*** Opening of DATA SECTION ***

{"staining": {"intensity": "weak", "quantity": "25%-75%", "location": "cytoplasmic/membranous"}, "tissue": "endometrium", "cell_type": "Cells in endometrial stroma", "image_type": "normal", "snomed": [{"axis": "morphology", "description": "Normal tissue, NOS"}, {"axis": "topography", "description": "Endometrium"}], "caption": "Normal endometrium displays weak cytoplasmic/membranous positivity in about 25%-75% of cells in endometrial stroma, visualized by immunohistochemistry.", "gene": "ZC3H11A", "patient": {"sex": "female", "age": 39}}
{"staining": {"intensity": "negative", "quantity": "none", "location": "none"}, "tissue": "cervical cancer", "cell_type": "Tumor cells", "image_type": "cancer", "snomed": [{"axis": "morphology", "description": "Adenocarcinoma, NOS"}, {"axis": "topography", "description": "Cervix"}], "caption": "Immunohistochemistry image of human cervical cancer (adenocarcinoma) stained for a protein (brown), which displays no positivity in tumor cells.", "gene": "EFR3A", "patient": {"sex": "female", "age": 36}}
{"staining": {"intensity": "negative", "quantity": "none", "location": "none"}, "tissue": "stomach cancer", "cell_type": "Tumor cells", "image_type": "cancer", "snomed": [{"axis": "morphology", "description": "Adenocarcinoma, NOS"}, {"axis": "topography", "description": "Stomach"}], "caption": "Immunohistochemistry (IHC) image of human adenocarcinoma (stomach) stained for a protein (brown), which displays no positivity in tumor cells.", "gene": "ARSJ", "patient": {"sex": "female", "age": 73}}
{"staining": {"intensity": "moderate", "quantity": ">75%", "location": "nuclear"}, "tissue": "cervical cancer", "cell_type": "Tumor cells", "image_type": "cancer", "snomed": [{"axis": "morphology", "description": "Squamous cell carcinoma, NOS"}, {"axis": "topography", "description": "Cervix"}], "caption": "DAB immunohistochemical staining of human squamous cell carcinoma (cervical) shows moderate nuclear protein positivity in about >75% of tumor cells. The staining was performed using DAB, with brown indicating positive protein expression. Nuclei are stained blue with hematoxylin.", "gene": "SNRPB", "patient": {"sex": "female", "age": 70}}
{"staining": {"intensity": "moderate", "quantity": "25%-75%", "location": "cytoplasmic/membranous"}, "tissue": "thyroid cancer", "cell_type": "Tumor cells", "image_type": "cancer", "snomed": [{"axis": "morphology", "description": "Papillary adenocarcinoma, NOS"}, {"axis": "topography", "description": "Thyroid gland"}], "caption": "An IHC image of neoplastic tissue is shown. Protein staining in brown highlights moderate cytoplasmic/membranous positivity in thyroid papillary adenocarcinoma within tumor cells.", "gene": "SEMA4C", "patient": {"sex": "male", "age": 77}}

*** Close of DATA SECTION ***

### PROBLEM TO WORK ON
In the entries above, find each line with "none" and list it.

### TASK RESULT
{"staining": {"intensity": "negative", "quantity": "none", "location": "none"}, "tissue": "cervical cancer", "cell_type": "Tumor cells", "image_type": "cancer", "snomed": [{"axis": "morphology", "description": "Adenocarcinoma, NOS"}, {"axis": "topography", "description": "Cervix"}], "caption": "Immunohistochemistry image of human cervical cancer (adenocarcinoma) stained for a protein (brown), which displays no positivity in tumor cells.", "gene": "EFR3A", "patient": {"sex": "female", "age": 36}}
{"staining": {"intensity": "negative", "quantity": "none", "location": "none"}, "tissue": "stomach cancer", "cell_type": "Tumor cells", "image_type": "cancer", "snomed": [{"axis": "morphology", "description": "Adenocarcinoma, NOS"}, {"axis": "topography", "description": "Stomach"}], "caption": "Immunohistochemistry (IHC) image of human adenocarcinoma (stomach) stained for a protein (brown), which displays no positivity in tumor cells.", "gene": "ARSJ", "patient": {"sex": "female", "age": 73}}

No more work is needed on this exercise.